Cayuga Home for Children
101 Hamilton Avenue, Auburn, New York (March 4, 2013- May 6, 2015) Medical Billing Specialist
• Responsible submit claims to Medicaid, Third Party Insures and Individuals daily
• Verify various Insurance via eMedNy Epaces, Website
• Responsible for submitting monthly Invoices to all self-pay clients
• Processed all payments Insurances and Self pay to the clients’ accounts
• Track payments and adjustments received on above Invoices
• Maintain detailed balances for Accounts receivables that have not yet been collected
• Assist in clean-up of aged Accounts receivable balance
• Set up sliding fee and make payments arrangements on past due accounts
• Train new staff coming in
• Responsible for packing up prior years EOB’s and Invoices
• Worked with the Auditors
• Complete all correspondences to Third party Insurances and clients
• Perform other duties as requested by immediate supervisor or the Chief Executive Officer
• Billing system – Anasazi now called Cerner
ARC of Onondaga, Syracuse, New York (February 2009 – March 2013) Medical Billing Specialist
• AD/CPT4/CDT and ICD-9-CM coding
• Research outstanding claims on A/R aging report
• Prepare and post charges into eMedNy Epaces for Medicaid clients.
• Review Medicaid Denial Reports as well as make corrections.
• Prepare and post charges to Medicare via the Internet.
• Prepare and Post charges for Third Party Payor and mail claims.
• Review Third Party Payor denials and make proper corrections.
• Update current clients’ demographics.
• Invoice all charges into MAS90.
• Create client accounts via MAS90.
• Add clients to Pentatmation (SunGard) and create account numbers.
• Create and update consumer insurance information using Excel spreadsheets.
• Follow up phone calls with various insurance carriers/Medicare and Medicaid
• Prepare and process Park-side School SED and EI billing.
• Retrieve Information via Therap IDF.
• Trained in processing DayHab and Prov for all consumers via Epaces.
• Process all OMPS and SEMPS via the Internet.
Syracuse Community Health Center, Inc., Syracuse, New York (October 1991 – October 2008) Billing Manager (Interim); AR/Billing Supervisor; Interim Billing Manager; Billing/Collection Supervisor; Interim Charge Entry Supervisor; Dental Manager; Patient Account Supervisor; Dental Collection Specialist; Patient Account Representative
• Posted month end close/all payments.
• Prepare and corrected denial reports and claims as they were returned.

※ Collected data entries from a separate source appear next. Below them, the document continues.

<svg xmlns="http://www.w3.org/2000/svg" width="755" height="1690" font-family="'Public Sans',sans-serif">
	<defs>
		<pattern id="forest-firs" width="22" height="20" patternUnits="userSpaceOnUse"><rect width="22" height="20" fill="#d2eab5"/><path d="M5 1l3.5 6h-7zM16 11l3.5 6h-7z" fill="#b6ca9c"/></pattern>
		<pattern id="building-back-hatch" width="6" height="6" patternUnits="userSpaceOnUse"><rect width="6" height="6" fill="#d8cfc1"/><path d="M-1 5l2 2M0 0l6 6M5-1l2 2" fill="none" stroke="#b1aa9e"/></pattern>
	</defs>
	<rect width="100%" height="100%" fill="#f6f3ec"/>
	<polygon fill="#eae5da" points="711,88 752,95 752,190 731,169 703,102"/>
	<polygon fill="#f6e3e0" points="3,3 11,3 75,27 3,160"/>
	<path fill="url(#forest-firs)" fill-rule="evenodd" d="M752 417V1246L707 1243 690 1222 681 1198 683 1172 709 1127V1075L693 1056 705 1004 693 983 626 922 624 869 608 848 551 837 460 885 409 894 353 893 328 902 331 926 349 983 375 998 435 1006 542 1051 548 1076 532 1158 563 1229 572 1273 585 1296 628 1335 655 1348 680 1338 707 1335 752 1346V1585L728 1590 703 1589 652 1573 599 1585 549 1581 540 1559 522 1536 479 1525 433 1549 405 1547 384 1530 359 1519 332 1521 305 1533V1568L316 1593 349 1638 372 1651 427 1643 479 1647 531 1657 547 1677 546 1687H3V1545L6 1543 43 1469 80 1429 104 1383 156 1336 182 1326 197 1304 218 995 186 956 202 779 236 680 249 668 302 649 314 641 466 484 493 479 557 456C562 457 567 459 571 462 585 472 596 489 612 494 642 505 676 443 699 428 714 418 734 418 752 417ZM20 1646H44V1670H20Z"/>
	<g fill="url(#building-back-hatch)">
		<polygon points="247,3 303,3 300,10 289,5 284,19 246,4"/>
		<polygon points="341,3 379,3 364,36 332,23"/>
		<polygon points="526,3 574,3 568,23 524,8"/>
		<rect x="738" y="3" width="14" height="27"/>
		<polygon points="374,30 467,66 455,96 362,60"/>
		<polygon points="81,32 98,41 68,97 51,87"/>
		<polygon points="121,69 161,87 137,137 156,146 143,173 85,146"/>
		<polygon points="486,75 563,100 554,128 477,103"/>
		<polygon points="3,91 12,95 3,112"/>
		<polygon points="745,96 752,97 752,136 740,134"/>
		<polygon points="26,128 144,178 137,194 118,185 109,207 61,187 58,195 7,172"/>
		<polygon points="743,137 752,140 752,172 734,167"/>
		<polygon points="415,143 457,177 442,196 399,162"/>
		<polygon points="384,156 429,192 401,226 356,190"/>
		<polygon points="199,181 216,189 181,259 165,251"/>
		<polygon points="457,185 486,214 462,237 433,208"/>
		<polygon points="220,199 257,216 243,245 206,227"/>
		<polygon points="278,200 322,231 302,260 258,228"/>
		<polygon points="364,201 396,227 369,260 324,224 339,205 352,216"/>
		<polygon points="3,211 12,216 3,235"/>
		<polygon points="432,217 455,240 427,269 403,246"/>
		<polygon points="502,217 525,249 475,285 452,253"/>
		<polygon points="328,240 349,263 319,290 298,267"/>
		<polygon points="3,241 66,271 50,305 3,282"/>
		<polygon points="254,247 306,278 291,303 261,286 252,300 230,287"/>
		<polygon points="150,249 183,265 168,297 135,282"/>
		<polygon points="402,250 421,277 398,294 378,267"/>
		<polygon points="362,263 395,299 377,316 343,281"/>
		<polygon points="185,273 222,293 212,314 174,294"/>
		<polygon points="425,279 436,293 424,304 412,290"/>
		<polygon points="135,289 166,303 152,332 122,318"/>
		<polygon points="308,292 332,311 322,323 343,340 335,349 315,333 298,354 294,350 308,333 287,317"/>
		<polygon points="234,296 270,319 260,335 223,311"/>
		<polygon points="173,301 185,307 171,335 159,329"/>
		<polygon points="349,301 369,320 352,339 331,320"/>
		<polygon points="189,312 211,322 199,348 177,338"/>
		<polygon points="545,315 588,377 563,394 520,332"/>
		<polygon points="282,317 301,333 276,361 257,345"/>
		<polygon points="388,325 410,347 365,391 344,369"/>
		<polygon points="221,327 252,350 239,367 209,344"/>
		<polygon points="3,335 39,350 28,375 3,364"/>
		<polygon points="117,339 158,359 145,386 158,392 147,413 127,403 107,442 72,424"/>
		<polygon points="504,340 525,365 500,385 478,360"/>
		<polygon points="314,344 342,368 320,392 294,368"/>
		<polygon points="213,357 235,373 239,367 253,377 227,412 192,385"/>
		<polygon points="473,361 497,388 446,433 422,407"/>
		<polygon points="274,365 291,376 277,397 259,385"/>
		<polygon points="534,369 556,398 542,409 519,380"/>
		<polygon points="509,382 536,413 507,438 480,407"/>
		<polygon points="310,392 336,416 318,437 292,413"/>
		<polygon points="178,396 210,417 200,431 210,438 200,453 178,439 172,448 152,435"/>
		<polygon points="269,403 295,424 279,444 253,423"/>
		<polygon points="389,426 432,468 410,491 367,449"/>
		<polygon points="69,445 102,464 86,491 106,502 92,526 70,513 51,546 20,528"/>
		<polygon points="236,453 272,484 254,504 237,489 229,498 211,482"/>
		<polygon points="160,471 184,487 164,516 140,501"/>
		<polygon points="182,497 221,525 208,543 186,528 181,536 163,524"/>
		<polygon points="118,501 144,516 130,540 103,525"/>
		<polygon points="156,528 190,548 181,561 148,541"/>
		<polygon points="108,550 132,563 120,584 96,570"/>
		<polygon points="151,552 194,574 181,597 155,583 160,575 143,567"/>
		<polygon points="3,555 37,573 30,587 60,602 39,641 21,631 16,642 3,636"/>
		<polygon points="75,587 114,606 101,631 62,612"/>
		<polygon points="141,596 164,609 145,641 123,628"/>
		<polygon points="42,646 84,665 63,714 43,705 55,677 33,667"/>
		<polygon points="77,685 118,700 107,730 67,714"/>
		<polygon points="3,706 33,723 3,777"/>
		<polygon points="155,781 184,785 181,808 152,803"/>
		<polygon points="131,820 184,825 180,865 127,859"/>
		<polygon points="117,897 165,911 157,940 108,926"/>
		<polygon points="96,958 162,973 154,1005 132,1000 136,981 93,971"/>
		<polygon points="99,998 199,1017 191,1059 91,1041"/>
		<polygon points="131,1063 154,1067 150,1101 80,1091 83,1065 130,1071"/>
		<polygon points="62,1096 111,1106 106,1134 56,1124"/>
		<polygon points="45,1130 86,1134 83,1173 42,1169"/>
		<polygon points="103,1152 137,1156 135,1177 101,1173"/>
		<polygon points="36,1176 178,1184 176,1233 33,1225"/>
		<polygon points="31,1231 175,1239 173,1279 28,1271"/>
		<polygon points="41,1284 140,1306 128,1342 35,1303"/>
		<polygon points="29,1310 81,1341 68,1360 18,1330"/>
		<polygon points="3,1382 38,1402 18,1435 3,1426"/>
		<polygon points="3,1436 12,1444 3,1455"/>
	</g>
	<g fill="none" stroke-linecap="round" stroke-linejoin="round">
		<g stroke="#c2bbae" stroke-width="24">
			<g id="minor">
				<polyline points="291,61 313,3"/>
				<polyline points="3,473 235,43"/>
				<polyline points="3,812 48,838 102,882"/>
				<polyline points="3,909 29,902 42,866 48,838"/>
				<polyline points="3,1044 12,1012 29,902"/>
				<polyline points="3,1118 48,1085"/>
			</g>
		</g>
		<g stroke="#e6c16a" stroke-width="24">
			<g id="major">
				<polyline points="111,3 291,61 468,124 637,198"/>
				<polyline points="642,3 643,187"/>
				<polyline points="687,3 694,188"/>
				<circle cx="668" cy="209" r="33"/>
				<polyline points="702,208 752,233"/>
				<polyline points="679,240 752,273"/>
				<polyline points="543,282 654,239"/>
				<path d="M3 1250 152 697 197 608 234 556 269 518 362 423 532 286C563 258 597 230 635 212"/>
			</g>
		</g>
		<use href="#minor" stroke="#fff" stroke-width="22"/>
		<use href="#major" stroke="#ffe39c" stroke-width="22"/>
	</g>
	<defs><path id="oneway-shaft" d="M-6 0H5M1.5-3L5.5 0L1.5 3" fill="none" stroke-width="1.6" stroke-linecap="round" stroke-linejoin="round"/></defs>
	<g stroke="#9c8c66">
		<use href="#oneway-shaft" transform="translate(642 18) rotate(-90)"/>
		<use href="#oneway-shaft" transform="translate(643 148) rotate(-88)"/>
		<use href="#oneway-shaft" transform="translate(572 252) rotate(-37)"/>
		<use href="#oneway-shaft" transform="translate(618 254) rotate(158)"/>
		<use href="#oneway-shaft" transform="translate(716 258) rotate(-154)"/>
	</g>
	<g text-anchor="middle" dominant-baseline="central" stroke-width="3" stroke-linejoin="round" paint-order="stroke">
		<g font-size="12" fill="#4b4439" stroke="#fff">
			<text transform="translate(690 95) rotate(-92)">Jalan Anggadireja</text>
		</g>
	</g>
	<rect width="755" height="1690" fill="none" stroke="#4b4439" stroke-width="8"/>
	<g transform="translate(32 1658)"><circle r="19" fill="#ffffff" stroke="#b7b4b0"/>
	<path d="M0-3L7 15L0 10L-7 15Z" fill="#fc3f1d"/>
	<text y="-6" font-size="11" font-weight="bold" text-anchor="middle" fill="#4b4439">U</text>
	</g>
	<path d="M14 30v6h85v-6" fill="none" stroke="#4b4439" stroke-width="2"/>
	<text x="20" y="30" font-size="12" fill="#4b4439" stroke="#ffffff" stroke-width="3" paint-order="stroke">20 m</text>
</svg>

• Balanced system payment batch to input source documents
• Performed collection activities including sliding fee set up, budget plan set and monitoring collections calls, financial counseling at time of visit.
• Registered new patients.
• Update current patients’ demographics.
• Supervised a staff of seven / set up new employee training.
• Posted and made corrections to Total Care Payments.
• Posted and made corrections to CMCM Payments.
• Reviewed Monthly Error Reports.
• Scheduled patients’ appointments.
• Reviewed Medicaid Posting errors.
• Posted and made corrections to Medicare Payments.